Kevin Wilson, Walton, Ind., has grown Plenish soybeans for several years. “Our varieties have yielded right with conventional varieties, and premiums have gone up,” he says. In fact, he has contracted to grow Plenish soybeans in 2023 for a premium over $2 per bushel.
“We deliver our Plenish beans to ADM in Frankfort, Ind., and it’s worked out pretty well,” Wilson says. “We have several smaller, older bins. We store them here and deliver on a ‘will call’ basis as the plant needs them.”
The biggest hang-up with high-oleic soybeans for some farmers today is weed control. “There’s no doubt weed control is an issue,” Wilson says. “In fact, we didn’t grow as many acres in 2022 because we needed to resolve weed issues.
“We’ve found an approach that worked pretty well in ’22, starting with a burndown application with residuals. So, we’re increasing Plenish acres again in 2023.”
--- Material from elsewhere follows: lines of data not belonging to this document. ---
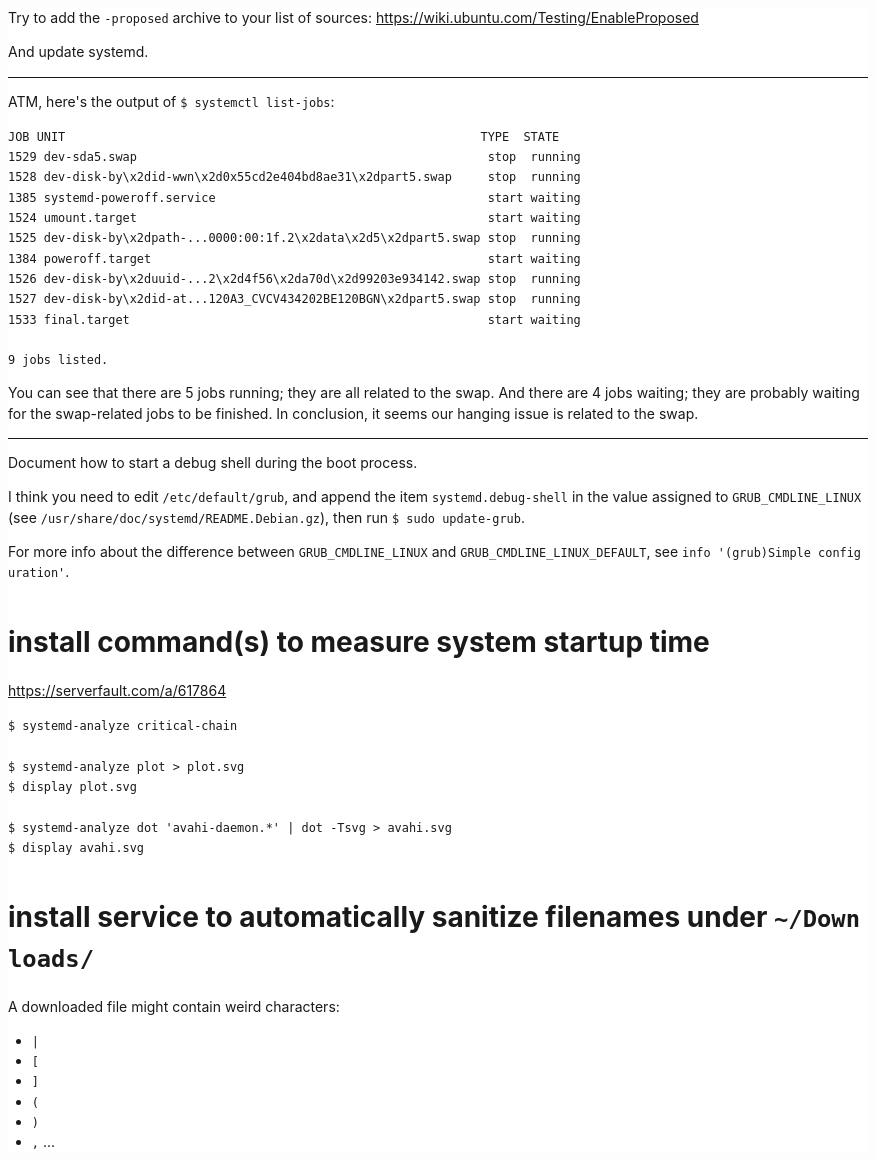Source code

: Try to add the `-proposed` archive to your list of sources:
<https://wiki.ubuntu.com/Testing/EnableProposed>

And update systemd.

---

ATM, here's the output of `$ systemctl list-jobs`:

    JOB UNIT                                                          TYPE  STATE
    1529 dev-sda5.swap                                                 stop  running
    1528 dev-disk-by\x2did-wwn\x2d0x55cd2e404bd8ae31\x2dpart5.swap     stop  running
    1385 systemd-poweroff.service                                      start waiting
    1524 umount.target                                                 start waiting
    1525 dev-disk-by\x2dpath-...0000:00:1f.2\x2data\x2d5\x2dpart5.swap stop  running
    1384 poweroff.target                                               start waiting
    1526 dev-disk-by\x2duuid-...2\x2d4f56\x2da70d\x2d99203e934142.swap stop  running
    1527 dev-disk-by\x2did-at...120A3_CVCV434202BE120BGN\x2dpart5.swap stop  running
    1533 final.target                                                  start waiting

    9 jobs listed.

You can  see that there are  5 jobs running; they  are all related to  the swap.
And there  are 4 jobs  waiting; they are  probably waiting for  the swap-related
jobs to be  finished.  In conclusion, it  seems our hanging issue  is related to
the swap.

---

Document how to start a debug shell during the boot process.

I think you need to edit `/etc/default/grub`, and append the item
`systemd.debug-shell` in the value assigned to `GRUB_CMDLINE_LINUX` (see
`/usr/share/doc/systemd/README.Debian.gz`), then run `$ sudo update-grub`.

For more info about the difference between `GRUB_CMDLINE_LINUX` and
`GRUB_CMDLINE_LINUX_DEFAULT`, see `info '(grub)Simple configuration'`.

# install command(s) to measure system startup time

<https://serverfault.com/a/617864>

    $ systemd-analyze critical-chain

    $ systemd-analyze plot > plot.svg
    $ display plot.svg

    $ systemd-analyze dot 'avahi-daemon.*' | dot -Tsvg > avahi.svg
    $ display avahi.svg

# install service to automatically sanitize filenames under `~/Downloads/`

A downloaded file might contain weird characters:

   - `|`
   - `[`
   - `]`
   - `(`
   - `)`
   - `,`
   ...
Wilson battles waterhemp, but his biggest foe in 2022 was giant ragweed. It caused headaches for growers across large areas of the Midwest this past year.
Growers are asking for Plenish soybeans with Enlist, and Pioneer researchers assure them they’re under development. The goal is to introduce the Enlist E3 trait into Pioneer A Series varieties with the high-oleic oil trait.
The problem is that it takes time, researchers say. And there are also potential issues getting approval so these beans can be marketed in certain areas, especially Europe. Right now, the target date for Plenish varieties with the Enlist trait hitting farms is 2025.
Farmers like Wilson realize one reason the premium for high-oleic beans is high is because the market must entice farmers enough to offset the challenge of battling weeds without all their chemical options. Will premiums stay high when Plenish Enlist varieties go commercial, or will they fall back? That’s one of the unknowns in the high-oleic marketing picture.